PROBLEM REQUIREMENTS:
Exactly the lines from the one containing "none -> apple [710,226,750,263]" through the end of the entries, both ends included, are to be output.

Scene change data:
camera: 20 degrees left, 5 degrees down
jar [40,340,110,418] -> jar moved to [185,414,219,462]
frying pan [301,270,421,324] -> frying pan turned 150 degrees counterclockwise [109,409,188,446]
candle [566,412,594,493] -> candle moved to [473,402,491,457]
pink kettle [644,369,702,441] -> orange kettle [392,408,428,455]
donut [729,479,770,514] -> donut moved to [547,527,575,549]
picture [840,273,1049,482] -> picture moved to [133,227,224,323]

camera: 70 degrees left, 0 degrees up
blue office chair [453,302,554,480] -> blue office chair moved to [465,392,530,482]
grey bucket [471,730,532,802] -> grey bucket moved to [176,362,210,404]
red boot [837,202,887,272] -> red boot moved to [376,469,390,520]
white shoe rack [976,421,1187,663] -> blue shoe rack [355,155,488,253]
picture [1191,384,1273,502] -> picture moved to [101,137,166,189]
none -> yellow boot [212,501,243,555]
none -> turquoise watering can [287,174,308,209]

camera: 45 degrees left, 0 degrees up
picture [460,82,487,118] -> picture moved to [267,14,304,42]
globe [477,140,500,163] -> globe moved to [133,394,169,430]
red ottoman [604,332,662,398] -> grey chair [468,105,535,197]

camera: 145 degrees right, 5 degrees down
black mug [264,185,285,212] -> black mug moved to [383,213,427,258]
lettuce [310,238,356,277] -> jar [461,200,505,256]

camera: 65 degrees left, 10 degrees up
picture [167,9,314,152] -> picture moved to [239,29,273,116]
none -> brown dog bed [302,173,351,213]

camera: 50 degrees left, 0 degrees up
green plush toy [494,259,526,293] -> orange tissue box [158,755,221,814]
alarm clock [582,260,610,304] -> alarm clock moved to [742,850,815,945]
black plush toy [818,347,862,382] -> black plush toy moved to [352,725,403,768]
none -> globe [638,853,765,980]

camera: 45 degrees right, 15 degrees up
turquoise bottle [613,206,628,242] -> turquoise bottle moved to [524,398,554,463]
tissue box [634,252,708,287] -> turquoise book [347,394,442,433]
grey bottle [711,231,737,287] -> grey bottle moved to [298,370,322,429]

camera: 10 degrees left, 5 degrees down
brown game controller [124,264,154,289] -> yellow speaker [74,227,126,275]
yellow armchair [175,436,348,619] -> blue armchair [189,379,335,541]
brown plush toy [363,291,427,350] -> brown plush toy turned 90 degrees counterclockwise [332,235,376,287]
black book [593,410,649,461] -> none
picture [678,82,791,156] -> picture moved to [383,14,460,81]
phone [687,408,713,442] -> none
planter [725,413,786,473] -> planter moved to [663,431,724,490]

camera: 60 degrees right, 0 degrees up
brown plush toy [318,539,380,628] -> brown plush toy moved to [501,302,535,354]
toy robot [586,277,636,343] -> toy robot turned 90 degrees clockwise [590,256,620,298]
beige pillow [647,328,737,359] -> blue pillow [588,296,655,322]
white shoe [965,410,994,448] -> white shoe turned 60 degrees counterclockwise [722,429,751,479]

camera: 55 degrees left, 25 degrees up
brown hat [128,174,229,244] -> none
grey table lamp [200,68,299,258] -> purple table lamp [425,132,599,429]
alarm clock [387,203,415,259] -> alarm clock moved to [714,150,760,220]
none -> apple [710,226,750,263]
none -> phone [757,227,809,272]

OUTPUT FOR THIS TASK:
none -> apple [710,226,750,263]
none -> phone [757,227,809,272]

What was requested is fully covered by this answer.